▶ **What you need to do**
Extend the article on West Virginia's approval of political betting, starting from the point where it stops.

** Source passage follows **

FanDuel was not the only betting operator to receive the green light from the West Virginia Lottery to offer political betting, according to emails obtained by The Intelligencer and Wheeling News-Register.
According to said emails, the Lottery approved betting on political events on April 7 for FanDuel and BetMGM, which operate in West Virginia through a partnership with The Greenbrier resort, and for DraftKings, which operates in the state through a partnership with Hollywood Casino at Charles Town Races.
Last Tuesday, FanDuel briefly offered to its West Virginia customers the opportunity to place wagers on the upcoming US presidential election. However, the operator was told to pull its election markets just a few hours after these were rolled out.
On the next day, April 8, West Virginia Governor Jim Justice, whose family owns The Greenbrier, decried the authorization of political betting, calling the move “ridiculous”, “ludicrous”, and “humorous.”
Timeline of the Events Leading Up to the Short Life of Political Betting in WV
According to emails obtained by The Intelligencer, Erich Zimny, Vice President of Racing and Sports Operations at Hollywood Casino, sent a proposal for elections betting to the Lottery. Mr. Zimny wrote that the gambling venue and its betting partner, DraftKings, “would like to explore the possibility of offering political props on major election markets.”
The casino official’s email to the agency went on that they all understood the Lottery has bees treading lightly on political betting so far and that this would be new ground for everyone involved, but “in the struggle for markets to bet into these days, we’re looking for what’s out there that could entice some interest.”

** End of Source passage **
** Information shown follows **

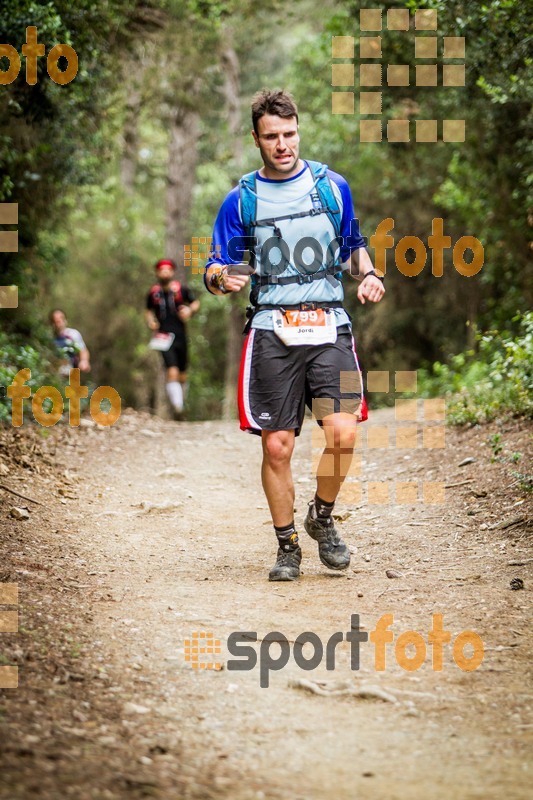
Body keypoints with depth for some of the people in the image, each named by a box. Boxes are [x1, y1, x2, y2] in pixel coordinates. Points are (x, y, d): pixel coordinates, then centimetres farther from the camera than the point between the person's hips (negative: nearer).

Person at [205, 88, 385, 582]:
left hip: (329, 327, 0)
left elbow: (354, 245, 23)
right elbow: (215, 270, 10)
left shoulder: (333, 186, 10)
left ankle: (322, 518, 11)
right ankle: (287, 545, 15)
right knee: (277, 445, -2)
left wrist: (368, 274, 2)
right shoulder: (241, 200, 8)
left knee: (343, 432, -15)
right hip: (271, 332, 0)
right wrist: (223, 278, -14)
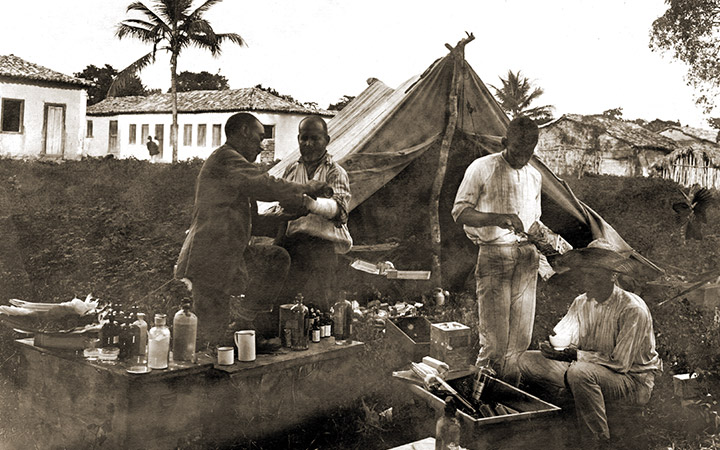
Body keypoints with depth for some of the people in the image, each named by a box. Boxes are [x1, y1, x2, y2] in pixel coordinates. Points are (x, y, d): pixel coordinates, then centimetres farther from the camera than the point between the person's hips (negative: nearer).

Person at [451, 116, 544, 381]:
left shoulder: (534, 176, 15)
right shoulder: (482, 168, -2)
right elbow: (459, 212, -5)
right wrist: (498, 218, -20)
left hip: (525, 256, 5)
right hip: (493, 255, -5)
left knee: (521, 337, 5)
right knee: (494, 337, -8)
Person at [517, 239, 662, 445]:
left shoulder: (633, 310, -19)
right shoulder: (581, 303, 3)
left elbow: (620, 363, -22)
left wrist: (577, 355, -27)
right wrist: (552, 347, -25)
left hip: (633, 381, -6)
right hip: (590, 371, 7)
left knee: (580, 372, -39)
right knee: (527, 360, -5)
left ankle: (600, 441, -24)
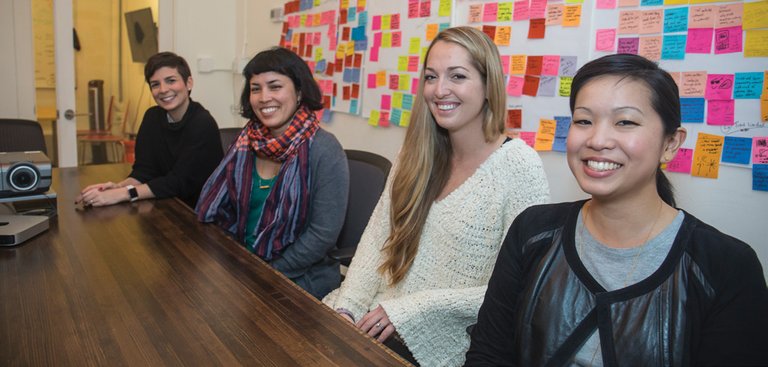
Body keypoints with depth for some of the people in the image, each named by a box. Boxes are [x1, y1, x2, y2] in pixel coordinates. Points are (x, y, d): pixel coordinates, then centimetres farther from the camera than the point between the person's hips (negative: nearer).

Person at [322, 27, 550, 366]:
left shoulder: (518, 165, -13)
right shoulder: (417, 155, 4)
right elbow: (377, 239, 4)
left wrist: (413, 308, -18)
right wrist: (346, 307, -11)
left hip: (442, 339, -5)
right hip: (379, 314, 5)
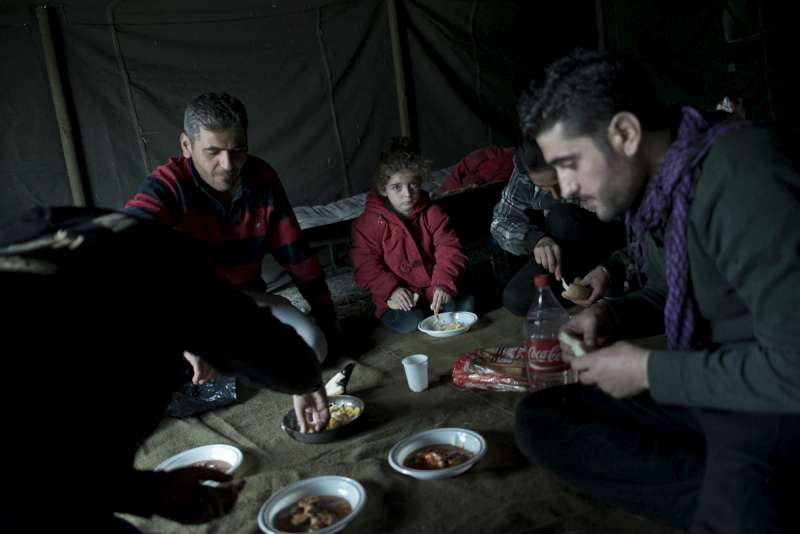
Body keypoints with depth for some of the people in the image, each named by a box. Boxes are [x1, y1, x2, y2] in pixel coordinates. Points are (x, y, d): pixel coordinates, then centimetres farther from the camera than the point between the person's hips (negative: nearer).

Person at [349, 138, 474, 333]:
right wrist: (391, 290, -23)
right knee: (411, 322, -29)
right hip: (399, 297, -3)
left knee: (466, 304, -19)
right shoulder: (370, 222, -7)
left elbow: (449, 249, -7)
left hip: (434, 290, 3)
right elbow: (366, 265, -8)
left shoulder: (431, 212, 1)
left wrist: (444, 284, -24)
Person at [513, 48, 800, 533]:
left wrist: (650, 371, -17)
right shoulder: (651, 187, 2)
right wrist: (610, 317, -1)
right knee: (539, 419, 0)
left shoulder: (740, 178, -25)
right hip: (706, 386, 9)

** End of Information shown **

▶ **Output for this task**
Political betting is legal across many European markets as well as in Canada, but US regulators and lawmakers have been extremely cautious on the topic.
DraftKings sought to offer betting on the US presidential election, winners of state presidential primaries, winning political parties nationwide and in each individual state, US Senate and House of Representative races, the over/under on congressional seats, the number of electoral college votes, and voter turnout.
On the afternoon of April 7, David Bradley, the West Virginia Lottery Deputy Director of Security, sent an email to DraftKings Senior Manager for Sportsbook Operations Jake List, saying that at the Lottery, they have been discussing the authorization of wagers for political markets and their restriction to federal political markets and no state or local elections.
Mr. Bradley sent a similar email to John Sheeran, Director of Risk and Trading at FanDuel.
Later that afternoon, DraftKings, FanDuel, and BetMGM all received emails from Mr. Bradley informing that they can move forward with elections betting plans.
By the evening of April 7, FanDuel’s election betting markets were up and running.
FanDuel Ordered to Pull Its Election Markets
After receiving regulatory green light, FanDuel promptly launched its election betting markets. In a press release announcing its new offering, the operator said that they were proud to “have partnered with the West Virginia Lottery to bring these markets into a legal, regulated sportsbook where bettors have appropriate protections.”
FanDuel offered betting on the presidential election winner, the Democratic nominee winner, the Democratic Vice President nominee, and the winning party. However, users of its app noticed that the markets were pulled about two hours after they went live.
In addition, DraftKings and BetMGM both received emails from Mr. Bradley to hold up on elections betting as the Lottery was re-considering its decision.
After pulling its political betting markets, FanDuel released a statement saying that “while the markets were approved, the West Virginia Lottery has asked FanDuel to refrain from offering the markets until they have time to fully work through the implications of this new market offering.”
Under West Virginia law, betting on any election is illegal. The state Code reads that “it shall be unlawful to bet or wager money or other thing of value on any election held in this state.” People caught wagering on political events face misdemeanor charges and a $50 fine.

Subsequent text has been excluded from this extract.